• Peace at risk in Ukraine according to Obama

  • UK retail sales to bounce back from January slump

  • NZD and AUD pound higher on exports and rebalancing

  • US GDP expected to slip, we look for strong jobless claims

A speech by President Obama sent risky assets lower yesterday following another day of lacklustre trade. The overall tone from the President was hard-nosed and suggested that the US was not scared of increasing the tensions in the area. Obama said that “casual indifference” would ignore the lesson written in the cemeteries on this continent and that message would be heard, not just in Europe, but in Asia and the Americas, Africa and the Middle East. The market did not like this or a line that “progress in peace is at stake in Ukraine” and took risky assets lower with the haven currencies benefiting slightly but without current trends being broken.

A response from Russia is likely over the course of the coming days. Rebuttals and reinforcements of positions are the bread and butter of international spats such as this. If the tone is combative, which we would wager it would be, then further weakness in assets are likely.

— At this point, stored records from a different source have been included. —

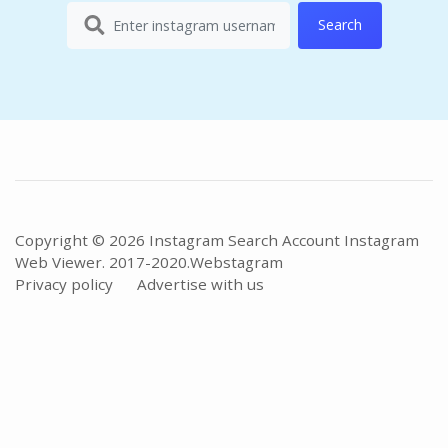
Search
Copyright © 2026 Instagram Search Account Instagram
Web Viewer. 2017-2020.
Webstagram
Privacy policy
Advertise with us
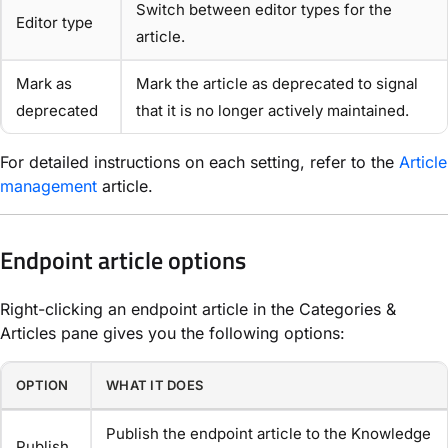
Switch between editor types for the
Editor type
article.
Mark as
Mark the article as deprecated to signal
deprecated
that it is no longer actively maintained.
For detailed instructions on each setting, refer to the
Article
management
article.
Endpoint article options
Right-clicking an endpoint article in the Categories &
Articles pane gives you the following options:
OPTION
WHAT IT DOES
Publish the endpoint article to the Knowledge
Publish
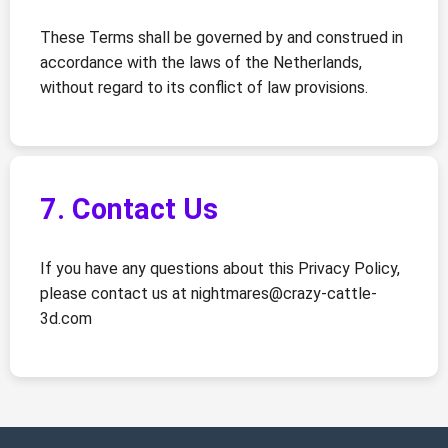
These Terms shall be governed by and construed in
accordance with the laws of the Netherlands,
without regard to its conflict of law provisions.
7. Contact Us
If you have any questions about this Privacy Policy,
please contact us at
nightmares@crazy-cattle-
3d.com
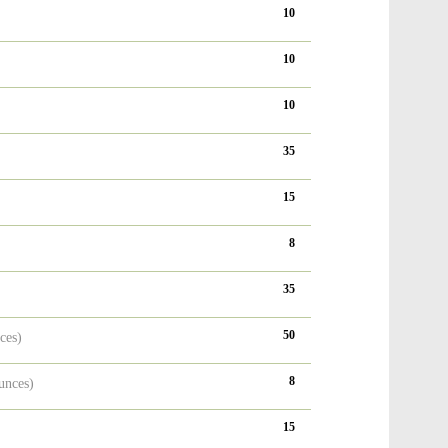
10
10
10
35
15
8
35
50
ces)
8
unces)
15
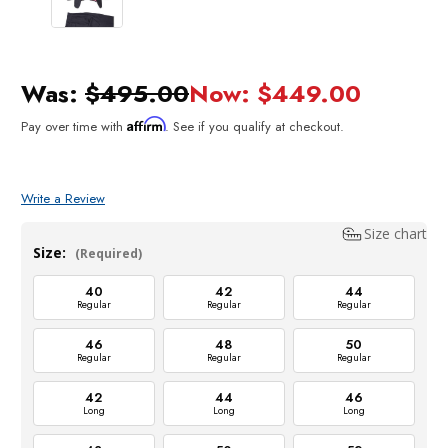
Was:
$495.00
Now:
$449.00
Affirm
Pay over time with
. See if you qualify at checkout.
Write a Review
Size chart
Size:
(Required)
40
42
44
Regular
Regular
Regular
46
48
50
Regular
Regular
Regular
42
44
46
Long
Long
Long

NZD has driven to a 11-month high overnight following a great trade surplus number. The surplus of $817m was the highest since April 2011, built on the third greatest amount of exports on record at $4.56bn. Combined with inflation pressures stemming from the Christchurch rebuilding effort and the RBNZ’s pronouncements of further increases in interest rates in the coming quarters are looking for likely. AUD also held up recent gains close to 4-month highs as RBA Governor Glenn Stevens said yesterday that the early signs of a transitioning of the Australian economy from one built on mining to one that revolves around consumer spending are being seen.

Comments from Fed Member Bullard overnight has given USD bulls a bit of encouragement. In a speech in Hong Kong, President Bullard echoed a lot of what Janet Yellen said last week; that tapering was data contingent and that it would take a significant shift in data to move the tapering schedule one way or the other. But most importantly, that Yellen’s comments on tightening after 6 months “weren’t much of a surprise” and “not too different from market views”. We will have to wait another month before we see whether other members agree via planned speeches and the next Fed meeting.

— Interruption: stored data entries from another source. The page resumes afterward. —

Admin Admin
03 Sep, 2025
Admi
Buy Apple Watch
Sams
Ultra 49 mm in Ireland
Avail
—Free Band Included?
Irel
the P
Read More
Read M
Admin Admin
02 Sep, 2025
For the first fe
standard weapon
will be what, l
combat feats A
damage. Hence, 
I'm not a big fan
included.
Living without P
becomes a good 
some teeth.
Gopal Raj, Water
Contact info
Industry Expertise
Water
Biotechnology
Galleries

US GDP today is unlikely to shift rate expectations and therefore the USD too much. GDP is stale data at the end of the day, especially when we get down to the second revision, but the markets are looking for the annualised figure to dip from 2.7% to 2.4%, a QoQ number of 0.6%. We will be taking a closer look at jobless claims as they are currently running at a level that would suggest a big payrolls number next week. Both numbers are due at 12.30 GMT.

Before that, GBP watchers will be hoping for a decent retail sales number from the UK form February. January’s retail sales numbers disappointed to the tune of a 1.5% fall following a strong December number and we would hope that some normality is brought back to what has been a volatile series of late. Robert Chote, head of the Office of Budgetary Responsibility, said yesterday that the strength of the UK economy will slow later this year because it has been driven by consumers dipping into their savings.

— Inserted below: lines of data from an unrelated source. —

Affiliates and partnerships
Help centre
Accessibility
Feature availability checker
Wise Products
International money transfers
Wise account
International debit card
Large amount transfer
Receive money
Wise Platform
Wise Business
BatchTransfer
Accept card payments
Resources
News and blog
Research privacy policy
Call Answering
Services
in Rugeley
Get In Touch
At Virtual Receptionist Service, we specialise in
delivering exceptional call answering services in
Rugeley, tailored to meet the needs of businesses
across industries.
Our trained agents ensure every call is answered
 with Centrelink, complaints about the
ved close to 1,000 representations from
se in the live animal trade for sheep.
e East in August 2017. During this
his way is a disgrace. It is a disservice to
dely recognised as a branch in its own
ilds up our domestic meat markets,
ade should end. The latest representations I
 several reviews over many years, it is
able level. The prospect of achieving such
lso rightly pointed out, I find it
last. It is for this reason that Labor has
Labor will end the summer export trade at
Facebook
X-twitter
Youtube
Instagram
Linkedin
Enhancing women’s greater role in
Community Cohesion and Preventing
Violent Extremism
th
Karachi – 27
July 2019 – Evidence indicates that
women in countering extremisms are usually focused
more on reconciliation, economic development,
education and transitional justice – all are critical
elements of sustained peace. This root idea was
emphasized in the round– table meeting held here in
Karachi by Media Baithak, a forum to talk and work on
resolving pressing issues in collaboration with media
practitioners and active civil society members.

Even with wages rising, we doubt that the shortfall will be made up soon, but heavy discounting in February may allow some strength to this figure.

Have a great day.

Disclaimer: The comments put forward by World First are only our views and should not be construed as advice. You should act using your own information and judgment. Although information has been obtained from and is based upon multiple sources the author believes to be reliable, we do not guarantee its accuracy and it may be incomplete or condensed. All opinions and estimates constitute the author’s own judgment as of the date of the briefing and are subject to change without notice. Any rates given are “interbank” ie for amounts of £5million and thus are not indicative of rates offered by World First for smaller amounts.